I am trying to compile a simple list of poems published in the last seven years plus the magazines and dates and serial numbers of the magazines where they were published. Simple clerical work for the NEA application which a dear friend is helping me with. I am procrastinating doing this task by blogging about it.
I've got a pile of colorful journals which no one ever reads except the people who publish in them, at my elbow, balanced between a mug of hot water, stray pens, address books, post-its, small spiral notebooks, dental floss and vitamins. It doesn't matter much to me whether I published this little poem or that little poem in 2006 or 2007, in Kalliope or in Hanging Loose. The artful little journals, which occupy their own shelf in the wooden bookcase in the hallway, are beginning to overflow a little now from the long accumulation of publishing cred, poem by poem, essay by essay. It's necessary to building an identity as a writer, but does not do much towards building a life.

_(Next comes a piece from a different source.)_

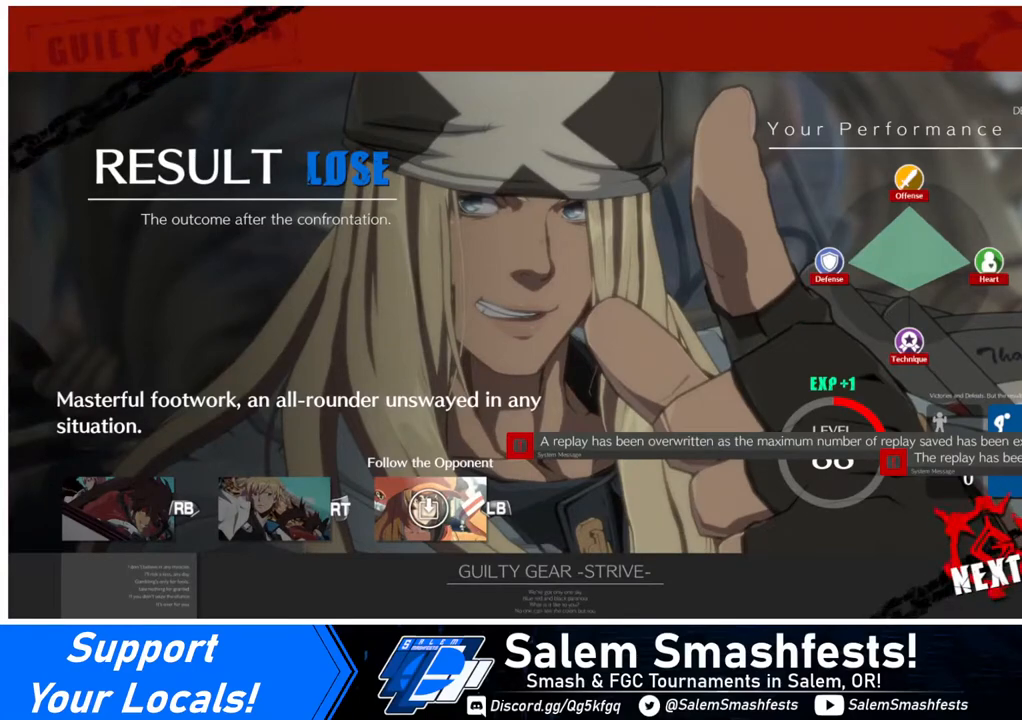
{"buttons": [], "events": [[40, "CROSS", "up"], [240, "CROSS", "down"], [320, "CROSS", "up"]]}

I paid for and got a rigorous critique of my play The Recruiter (yes, another one.) My critique-r had good specific things to say which made me hungry to go back into the work. Meanwhile, I need to apply for this grant and think about jobs. The problem is this: I already have work. I have bunches of little poetry gigs and teaching-writing gigs, and a few weekend workshops, and-- And they don't add up to enough money to live on or adopt a child on or anything, but they took a long time to get and build and cultivate and they require administrative energy to keep going.

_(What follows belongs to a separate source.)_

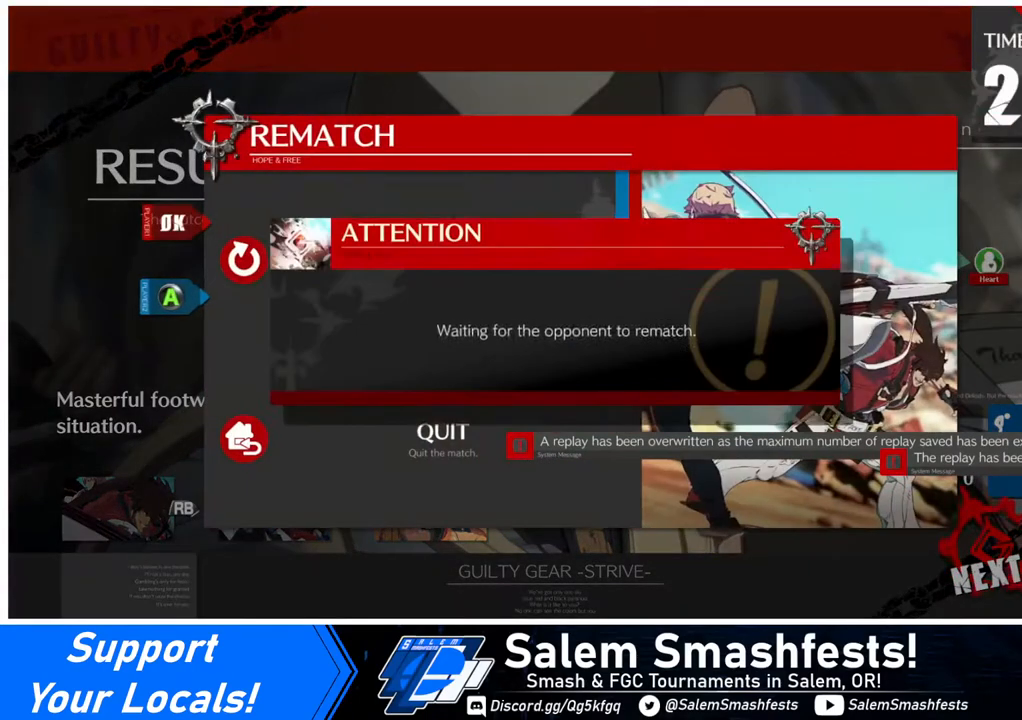
{"buttons": [], "events": []}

And I really enjoy, for instance, my Monday evening essay class at The Writing Salon in Berkeley. Those students are delightful, we're having a great time and learning a lot. So what am I complaining about? Well, not complaining exactly--alright, kind of complaining--but it's like I'm the monkey with his hand caught in the jar of peanuts that is this ring of the teaching-creative-writing world. I don't want to let go of what I have, and yet it's not really sustaining me either.
In my alternate-life fantasies I have a Master's of Public Health and work for Doctors Without Borders. I do something truly useful, something which demands all of myself. In another alternate life I am a truly successful playwright (is there such a thing?) who gets to play in rehearsals with brilliant actors and directors.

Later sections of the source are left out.